At this time, we’re releasing the steady model of Gemini 2.5 Flash-Lite, our quickest and lowest value ($0.10 enter per 1M, $0.40 output per 1M) mannequin within the Gemini 2.5 mannequin household. We constructed 2.5 Flash-Lite to push the frontier of intelligence per greenback, with native reasoning capabilities that may be optionally toggled on for extra demanding use instances. Constructing on the momentum of two.5 Professional and a couple of.5 Flash, this mannequin rounds out our set of two.5 fashions which might be prepared for scaled manufacturing use.
Our most cost-efficient and quickest 2.5 mannequin but
Gemini 2.5 Flash-Lite strikes a steadiness between efficiency and value, with out compromising on high quality, notably for latency-sensitive duties like translation and classification.
Right here’s what makes it stand out:
- Greatest in-class velocity: Gemini 2.5 Flash-Lite has decrease latency than each 2.0 Flash-Lite and a couple of.0 Flash on a broad pattern of prompts.
- Price-efficiency: It’s our lowest-cost 2.5 mannequin but, priced at $0.10 / 1M enter tokens and $0.40 output tokens, permitting you to deal with massive volumes of requests affordably. Now we have additionally diminished audio enter pricing by 40% from the preview launch.
- Good and small: It demonstrates all-around larger high quality than 2.0 Flash-Lite throughout a variety of benchmarks, together with coding, math, science, reasoning, and multimodal understanding.
- Totally featured: Once you construct with 2.5 Flash-Lite, you get entry to a 1 million-token context window, controllable pondering budgets, and help for native instruments like Grounding with Google Search, Code Execution, and URL Context.
Gemini 2.5 Flash-Lite in motion
For the reason that launch of two.5 Flash-Lite, we now have already seen some extremely profitable deployments, listed here are a few of our favorites:
- Satlyt is constructing a decentralized area computing platform that can rework how satellite tv for pc information is processed and utilized for real-time summarization of in-orbit telemetry, autonomous job administration, and satellite-to-satellite communication parsing. 2.5 Flash-Lite’s velocity has enabled a forty five% discount in latency for essential onboard diagnostics and a 30% lower in energy consumption in comparison with their baseline fashions.
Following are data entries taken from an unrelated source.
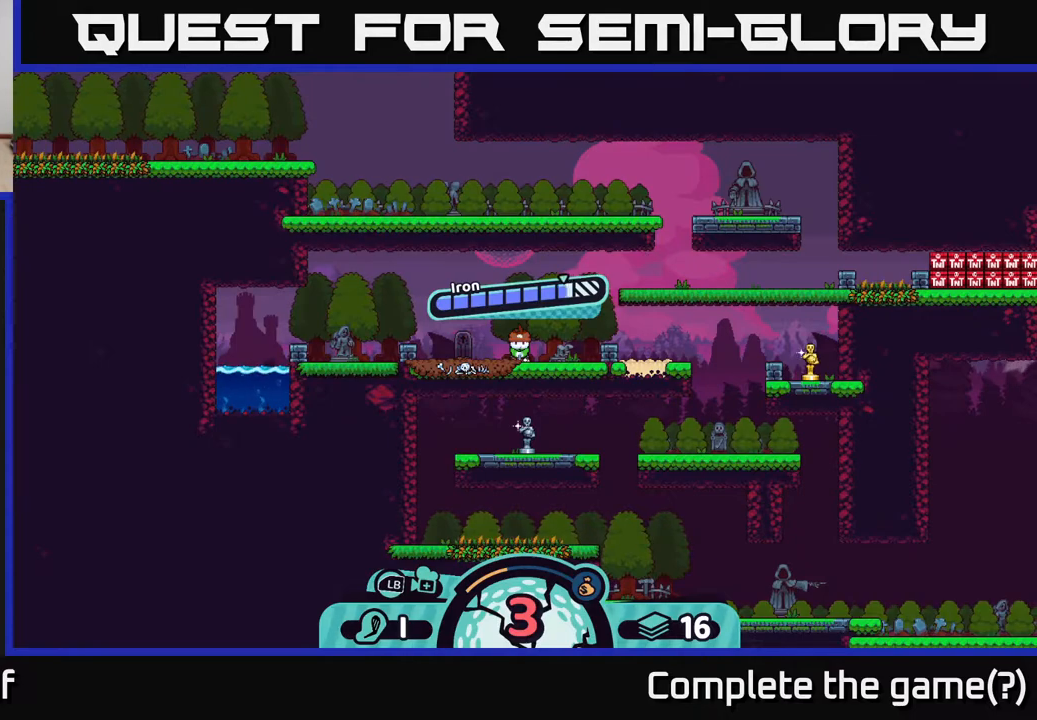
{"buttons": [], "left_stick": "center", "right_stick": "center", "events": [[333, "A", "down"], [450, "A", "up"]]}
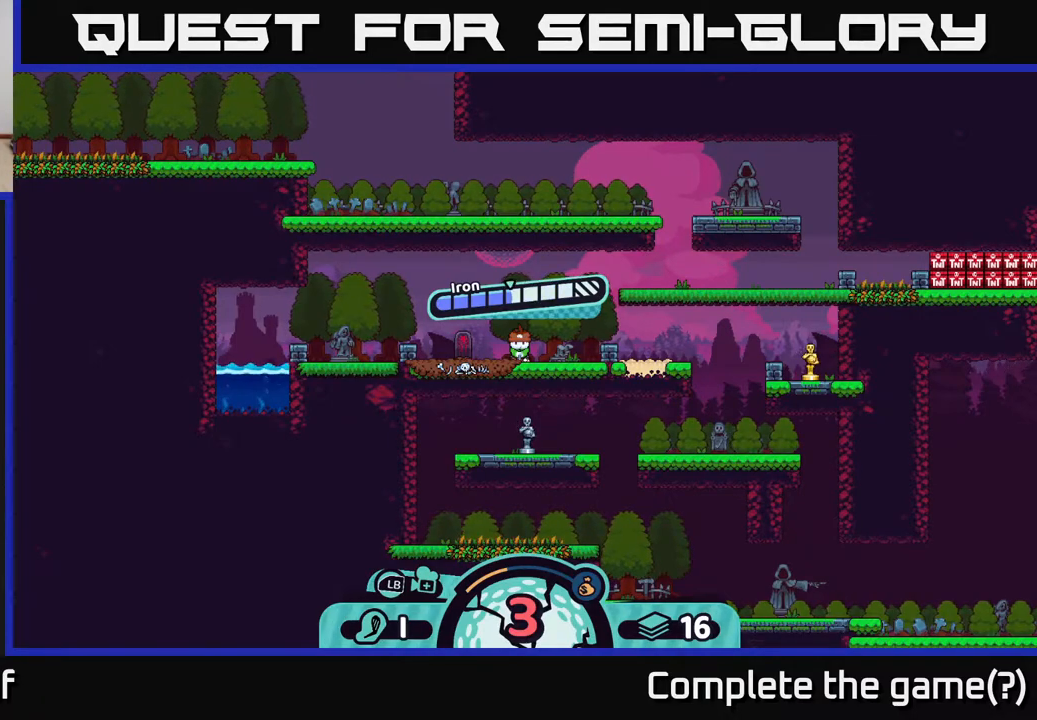
{"buttons": [], "left_stick": "center", "right_stick": "center", "events": []}
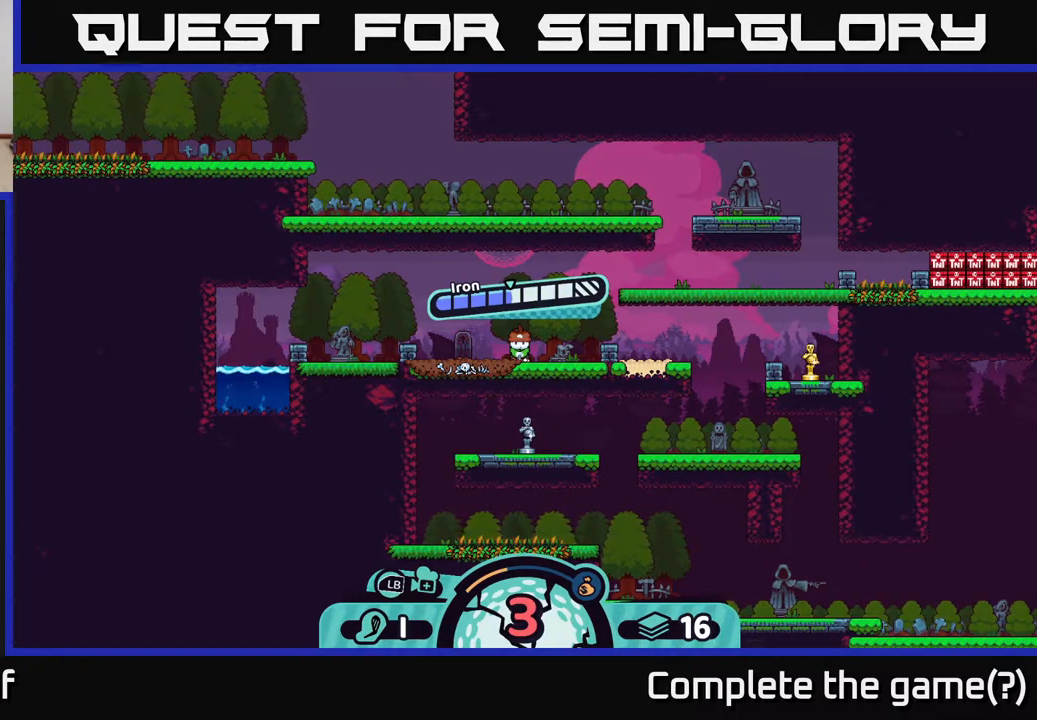
{"buttons": [], "left_stick": "right", "right_stick": "center", "events": [[150, "left_stick", "right"]]}
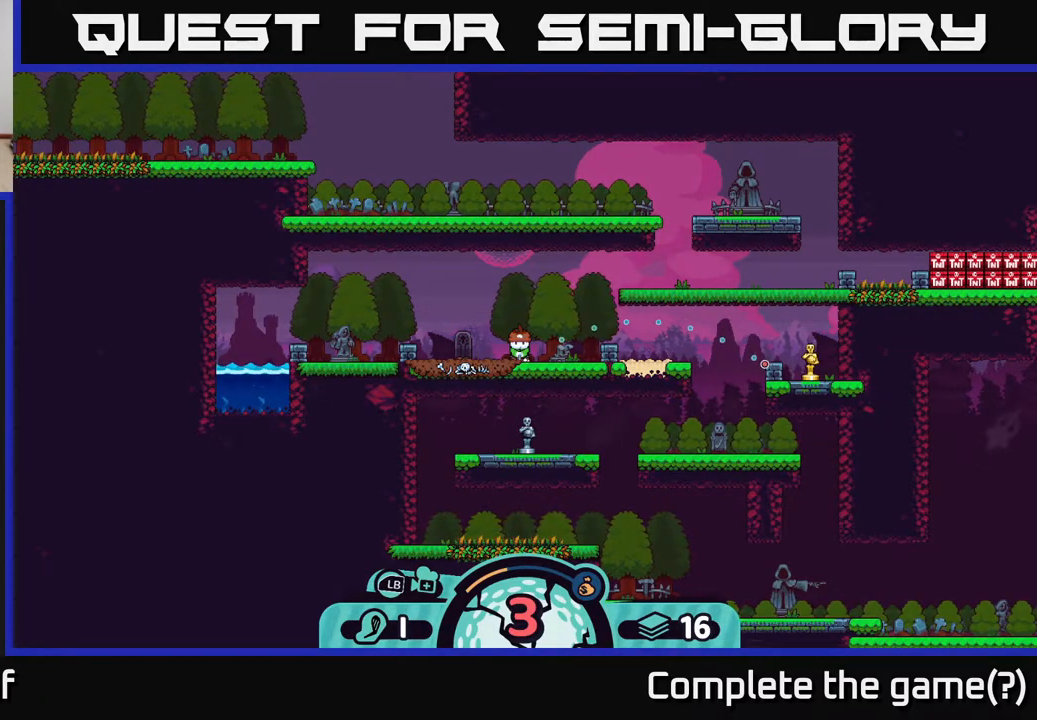
{"buttons": [], "left_stick": "center", "right_stick": "center", "events": [[17, "left_stick", "center"]]}
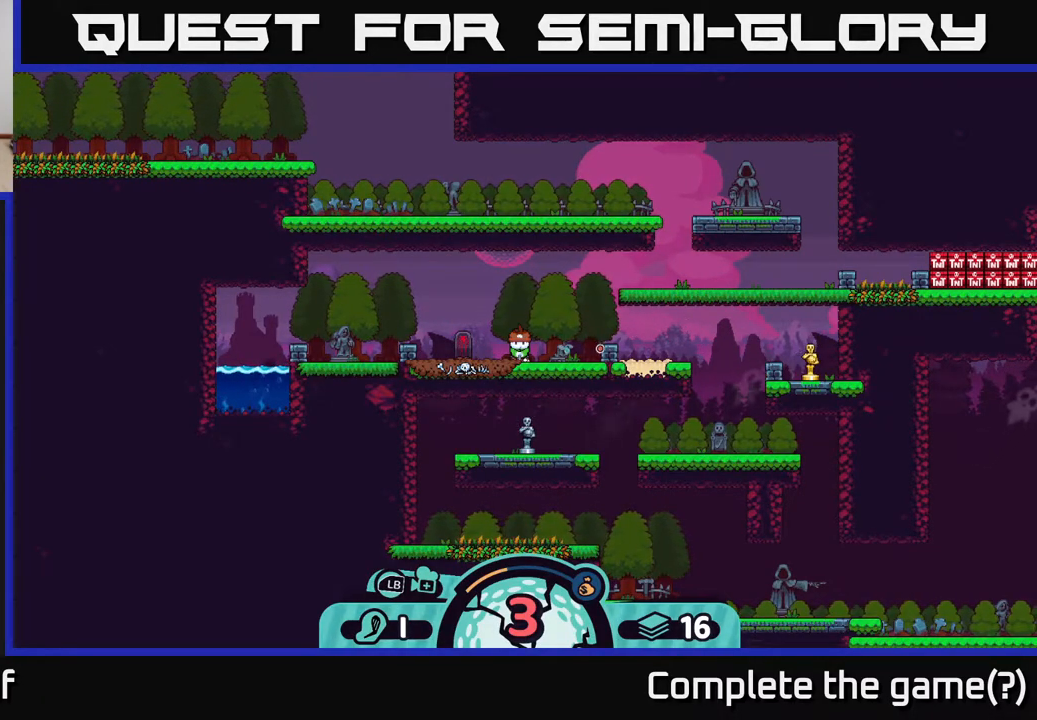
{"buttons": [], "left_stick": "center", "right_stick": "center", "events": []}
- HeyGen makes use of AI to create avatars for video content material and leverages Gemini 2.5 Flash-Lite to automate video planning, analyze and optimize content material, and translate movies into over 180 languages. This permits them to supply world, personalised experiences for his or her customers.
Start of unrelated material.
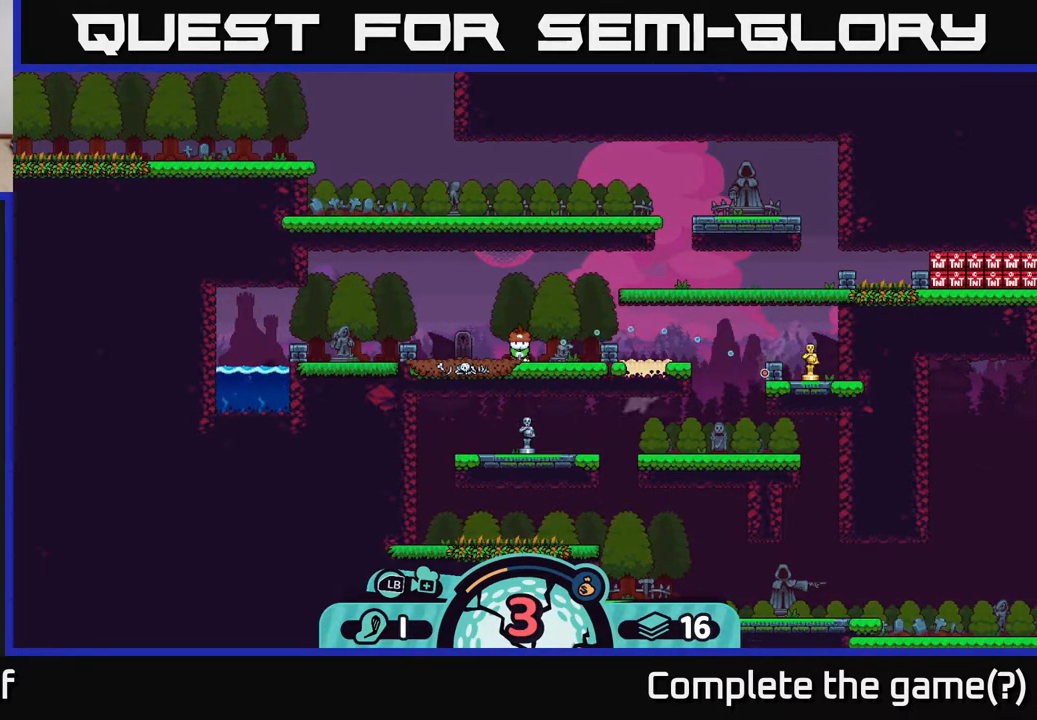
{"buttons": [], "left_stick": "center", "right_stick": "center", "events": []}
- DocsHound turns product demos into documentation through the use of Gemini 2.5 Flash-Lite to course of lengthy movies and extract hundreds of screenshots with low latency. This transforms footage into complete documentation and coaching information for AI brokers a lot sooner than conventional strategies.
- Evertune helps manufacturers perceive how they’re represented throughout AI fashions. Gemini 2.5 Flash-Lite is a game-changer for them, dramatically rushing up evaluation and report technology. Its quick efficiency permits them to rapidly scan and synthesize massive volumes of mannequin output to supply purchasers with dynamic, well timed insights.
You can begin utilizing 2.5 Flash-Lite by specifying “gemini-2.5-flash-lite” in your code. In case you are utilizing the preview model, you may change to “gemini-2.5-flash-lite” which is identical underlying mannequin. We plan to take away the preview alias of Flash-Lite on August twenty fifth.
Prepared to start out constructing? Attempt the steady model of Gemini 2.5 Flash-Lite now in Google AI Studio and Vertex AI.